Collier went through various topics throughout the lecture, detailing how his love for art began as well as his breakthrough into the publishing world. “At age 15, I walked into an art class at a high school,” Collier said. “[The teacher] just gave us art supplies — she gave us watercolor paper and watercolor sets, and I just started playing with the water and the paint and letting [them] bleed into each other, and I was just having fun, and… I became mesmerized by that act. Every day I came home and I just painted.” Collier tried for years to get his first illustrating job and when he finally did he was ecstatic. “I just picked up five books from the bookstore and I wrote down the addresses to the publisher, and I put my portfolio together and I went to do what is called a portfolio drop-off,” Collier said. He went to a different publisher every week for seven years before he was offered his first deal for a book called Uptown. “When I got Uptown’s contract, I signed that on the subway home,” he said.  

Growing up, Collier was influenced by some of his favorite children’s books, one of which was The Snowy Day by Ezra Jack Keats. “I can’t outgrow it,” he said. “I remember what this felt like when I saw a boy that looked like me. I remember what it felt like when I realized I had the same pajamas on that he had. I knew about snowy days because I grew up on the Eastern shore of Maryland. All this stuff resonated with me, even the simplistic way Ezra Jack Keats created and constructed the landscape and the scenes… I couldn’t articulate it then, but I was drawn to the color, the starkness of it. Even the way he created the bedpost. Really sophisticated, in a lot of ways.”

Collier brought copies of all of his books as well as some of his original artwork to the lecture. Using his work as examples, he described his designing process as well as his unique collaging technique, where he would paint a figure, cut it out of the page and place it onto a different background. Given the level of detail that this work requires, it takes Collier about six months to finish an entire book. 
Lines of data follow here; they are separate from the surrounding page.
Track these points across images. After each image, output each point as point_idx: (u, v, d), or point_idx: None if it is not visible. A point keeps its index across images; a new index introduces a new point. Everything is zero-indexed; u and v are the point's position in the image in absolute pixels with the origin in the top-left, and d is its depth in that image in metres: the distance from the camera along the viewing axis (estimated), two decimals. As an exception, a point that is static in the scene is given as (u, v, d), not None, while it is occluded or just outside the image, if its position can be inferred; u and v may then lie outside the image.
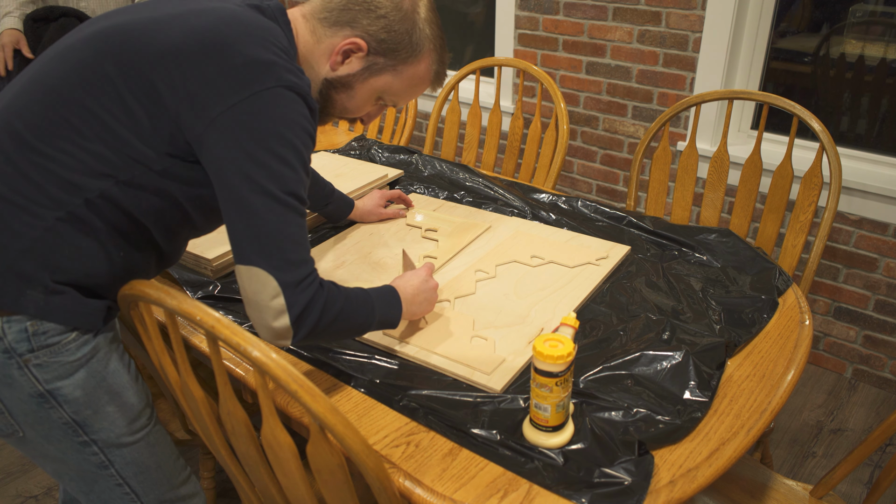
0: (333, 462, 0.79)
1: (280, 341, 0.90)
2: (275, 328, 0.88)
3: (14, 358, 0.89)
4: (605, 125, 2.55)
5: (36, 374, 0.91)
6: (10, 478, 1.88)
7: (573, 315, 0.99)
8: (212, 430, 0.94)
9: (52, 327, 0.90)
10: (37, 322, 0.89)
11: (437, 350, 1.11)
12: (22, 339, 0.89)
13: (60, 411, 0.94)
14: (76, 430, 0.95)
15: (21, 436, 0.95)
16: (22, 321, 0.88)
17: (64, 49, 0.92)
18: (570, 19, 2.47)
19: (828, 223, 1.55)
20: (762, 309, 1.21)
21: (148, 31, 0.88)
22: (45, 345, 0.90)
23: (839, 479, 1.15)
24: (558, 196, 1.67)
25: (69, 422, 0.94)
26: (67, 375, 0.93)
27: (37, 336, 0.89)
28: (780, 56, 2.21)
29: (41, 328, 0.89)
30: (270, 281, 0.86)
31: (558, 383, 0.88)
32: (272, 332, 0.89)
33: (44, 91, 0.88)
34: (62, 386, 0.93)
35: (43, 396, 0.92)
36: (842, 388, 2.21)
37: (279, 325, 0.88)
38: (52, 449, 0.97)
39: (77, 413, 0.94)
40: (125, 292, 0.86)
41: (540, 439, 0.92)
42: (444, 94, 2.15)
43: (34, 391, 0.91)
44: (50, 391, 0.92)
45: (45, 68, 0.91)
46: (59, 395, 0.93)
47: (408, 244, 1.46)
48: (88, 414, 0.95)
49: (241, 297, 0.91)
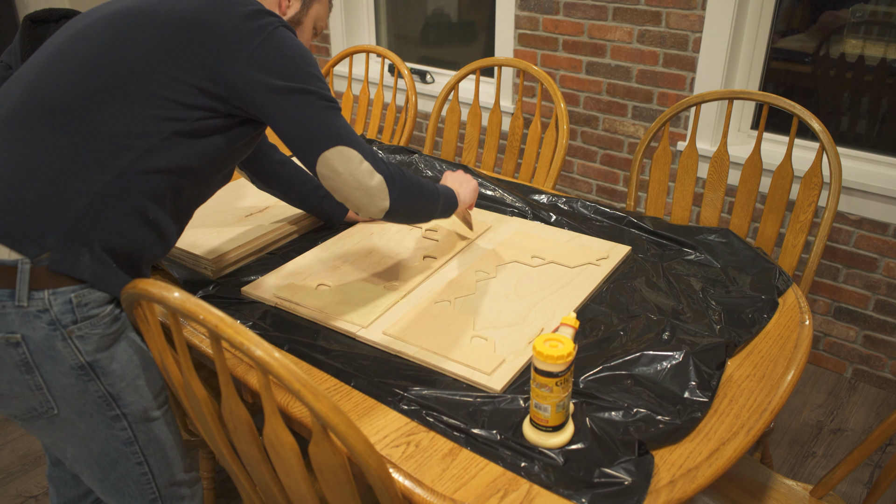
0: (335, 462, 0.79)
1: (380, 202, 1.06)
2: (373, 186, 1.05)
3: (59, 329, 0.95)
4: (605, 125, 2.55)
5: (78, 345, 0.97)
6: (10, 478, 1.88)
7: (573, 315, 1.00)
8: (214, 429, 0.94)
9: (93, 299, 0.97)
10: (80, 293, 0.96)
11: (437, 350, 1.11)
12: (67, 310, 0.95)
13: (98, 383, 1.00)
14: (110, 403, 1.02)
15: (54, 413, 0.99)
16: (66, 293, 0.94)
17: (82, 29, 1.01)
18: (570, 19, 2.47)
19: (828, 223, 1.55)
20: (762, 309, 1.21)
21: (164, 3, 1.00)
22: (87, 316, 0.97)
23: (839, 479, 1.15)
24: (558, 197, 1.67)
25: (105, 395, 1.01)
26: (105, 348, 1.00)
27: (80, 307, 0.96)
28: (780, 56, 2.22)
29: (84, 299, 0.96)
30: (353, 153, 1.03)
31: (558, 383, 0.88)
32: (372, 192, 1.05)
33: (77, 65, 0.97)
34: (101, 358, 0.99)
35: (83, 368, 0.98)
36: (842, 388, 2.22)
37: (375, 182, 1.05)
38: (82, 426, 1.02)
39: (112, 385, 1.01)
40: (128, 291, 0.87)
41: (540, 439, 0.92)
42: (445, 94, 2.15)
43: (76, 363, 0.97)
44: (90, 363, 0.98)
45: (67, 49, 0.99)
46: (98, 366, 0.99)
47: (408, 244, 1.46)
48: (122, 387, 1.02)
49: (332, 184, 1.05)
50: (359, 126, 2.37)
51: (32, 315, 0.93)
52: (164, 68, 0.97)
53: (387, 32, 3.31)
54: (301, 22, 1.20)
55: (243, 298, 1.28)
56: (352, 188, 1.05)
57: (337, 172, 1.03)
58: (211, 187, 1.12)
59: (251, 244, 1.42)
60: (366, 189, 1.05)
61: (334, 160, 1.03)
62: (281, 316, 1.23)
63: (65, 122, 0.94)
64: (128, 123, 0.96)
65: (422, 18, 3.12)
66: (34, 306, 0.93)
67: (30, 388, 0.97)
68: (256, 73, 0.99)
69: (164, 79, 0.97)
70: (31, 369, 0.95)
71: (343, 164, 1.03)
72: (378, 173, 1.05)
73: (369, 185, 1.05)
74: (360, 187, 1.04)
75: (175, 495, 1.14)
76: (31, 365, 0.95)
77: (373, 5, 3.24)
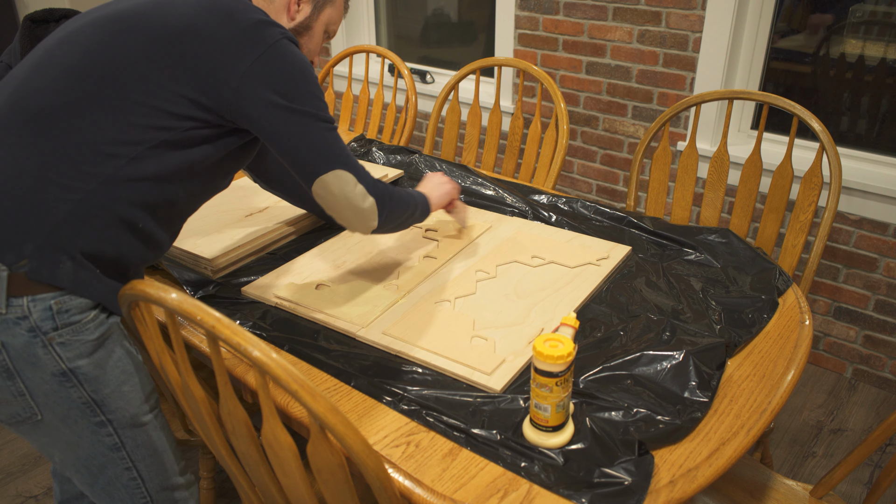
0: (334, 462, 0.79)
1: (370, 222, 1.10)
2: (365, 208, 1.08)
3: (39, 336, 0.93)
4: (605, 125, 2.55)
5: (59, 352, 0.95)
6: (10, 478, 1.88)
7: (573, 315, 1.00)
8: (212, 429, 0.94)
9: (74, 305, 0.94)
10: (60, 300, 0.93)
11: (437, 350, 1.11)
12: (47, 317, 0.92)
13: (81, 390, 0.98)
14: (94, 409, 0.99)
15: (38, 419, 0.98)
16: (46, 300, 0.92)
17: (72, 33, 0.98)
18: (570, 19, 2.47)
19: (828, 223, 1.55)
20: (762, 309, 1.21)
21: (158, 10, 0.97)
22: (68, 323, 0.94)
23: (839, 479, 1.15)
24: (558, 197, 1.67)
25: (88, 401, 0.99)
26: (88, 354, 0.97)
27: (60, 314, 0.93)
28: (780, 56, 2.21)
29: (65, 306, 0.94)
30: (349, 176, 1.05)
31: (558, 383, 0.88)
32: (364, 214, 1.08)
33: (63, 71, 0.94)
34: (83, 365, 0.97)
35: (65, 375, 0.96)
36: (842, 388, 2.21)
37: (367, 205, 1.08)
38: (67, 432, 1.00)
39: (96, 392, 0.99)
40: (125, 292, 0.87)
41: (540, 439, 0.92)
42: (445, 94, 2.15)
43: (57, 370, 0.95)
44: (72, 369, 0.96)
45: (56, 52, 0.97)
46: (79, 373, 0.97)
47: (408, 244, 1.46)
48: (106, 393, 1.00)
49: (327, 203, 1.07)
50: (359, 126, 2.37)
51: (11, 322, 0.91)
52: (153, 76, 0.94)
53: (387, 32, 3.31)
54: (311, 27, 1.17)
55: (243, 298, 1.28)
56: (344, 209, 1.07)
57: (332, 194, 1.05)
58: (206, 194, 1.10)
59: (251, 244, 1.42)
60: (358, 211, 1.08)
61: (331, 183, 1.05)
62: (281, 316, 1.23)
63: (47, 128, 0.92)
64: (112, 131, 0.93)
65: (422, 18, 3.12)
66: (13, 313, 0.91)
67: (12, 394, 0.95)
68: (253, 89, 0.97)
69: (152, 87, 0.94)
70: (13, 375, 0.94)
71: (339, 187, 1.05)
72: (370, 196, 1.08)
73: (362, 208, 1.08)
74: (352, 209, 1.07)
75: (168, 499, 1.12)
76: (13, 371, 0.93)
77: (373, 5, 3.24)
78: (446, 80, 3.08)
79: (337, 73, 3.29)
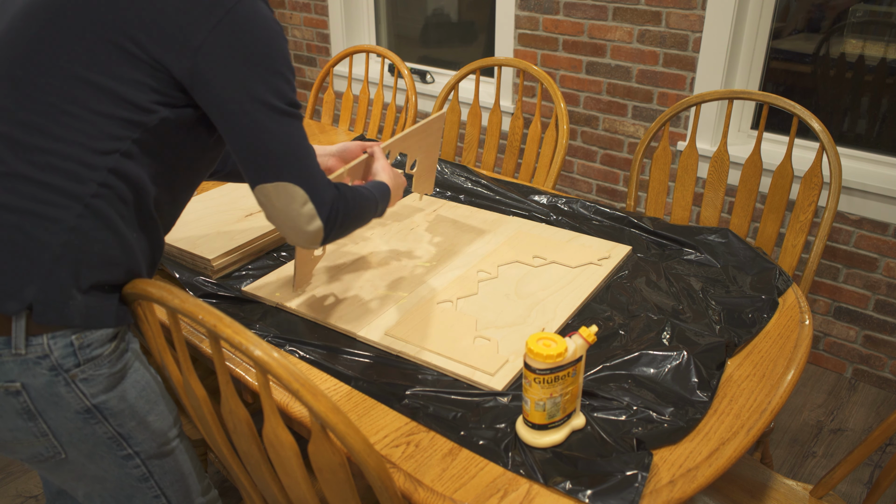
0: (335, 461, 0.79)
1: (313, 245, 0.96)
2: (309, 232, 0.93)
3: (61, 375, 0.87)
4: (605, 125, 2.55)
5: (83, 388, 0.89)
6: (11, 478, 1.88)
7: (594, 330, 0.92)
8: (214, 428, 0.94)
9: (95, 339, 0.89)
10: (81, 334, 0.88)
11: (439, 350, 1.11)
12: (68, 353, 0.87)
13: (106, 425, 0.93)
14: (120, 443, 0.95)
15: (62, 458, 0.93)
16: (66, 335, 0.86)
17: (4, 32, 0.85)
18: (570, 19, 2.47)
19: (828, 223, 1.55)
20: (762, 309, 1.21)
21: None
22: (90, 357, 0.89)
23: (839, 479, 1.15)
24: (558, 197, 1.67)
25: (114, 436, 0.94)
26: (111, 388, 0.92)
27: (82, 349, 0.88)
28: (780, 56, 2.22)
29: (86, 340, 0.88)
30: (297, 191, 0.90)
31: (538, 380, 0.87)
32: (306, 237, 0.94)
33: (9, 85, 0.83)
34: (107, 399, 0.92)
35: (90, 412, 0.91)
36: (842, 388, 2.22)
37: (313, 229, 0.93)
38: (92, 468, 0.95)
39: (121, 426, 0.94)
40: (128, 291, 0.87)
41: (530, 437, 0.92)
42: (445, 94, 2.15)
43: (81, 407, 0.90)
44: (96, 405, 0.91)
45: None
46: (104, 408, 0.92)
47: (409, 244, 1.46)
48: (132, 426, 0.95)
49: (267, 213, 0.94)
50: (359, 126, 2.37)
51: (31, 362, 0.85)
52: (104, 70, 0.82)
53: (387, 32, 3.31)
54: None
55: (243, 298, 1.28)
56: (283, 225, 0.93)
57: (273, 207, 0.92)
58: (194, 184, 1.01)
59: (251, 244, 1.42)
60: (300, 232, 0.94)
61: (273, 195, 0.91)
62: (281, 316, 1.23)
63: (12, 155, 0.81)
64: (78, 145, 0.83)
65: (422, 18, 3.12)
66: (33, 353, 0.85)
67: (34, 435, 0.90)
68: (208, 69, 0.83)
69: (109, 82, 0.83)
70: (34, 417, 0.88)
71: (283, 202, 0.91)
72: (319, 219, 0.93)
73: (304, 230, 0.93)
74: (293, 228, 0.93)
75: None
76: (34, 412, 0.88)
77: (373, 5, 3.24)
78: (446, 79, 3.08)
79: (337, 72, 3.29)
Near the end of his talk, he read through the book Knock Knock: My Dad’s Dream For Me, which used words from Daniel Beatty’s poem and Collier’s illustrations. Collier pitched this story as a picture book to a publisher, having heard Beaty read it on TV. “It was so powerful that I thought, ‘Aw, man, we have to make a book out of that,’” Collier said. He displayed the art on the screen as he narrated the story, stopping at certain points to explain the process behind his art or to ask the audience a question.

Collier also spoke about a book he had illustrated called Dave the Potter: Artist, Poet, Slave, and how that story brought up the idea of literacy as freedom. “The book is about poetry, pottery, American history, and slavery, but it’s also about literacy,” said Collier. “The fact that if you can read and write, you can go anywhere, do anything. There’s no bounds, there’s nothing that can bound you, not even shackles.”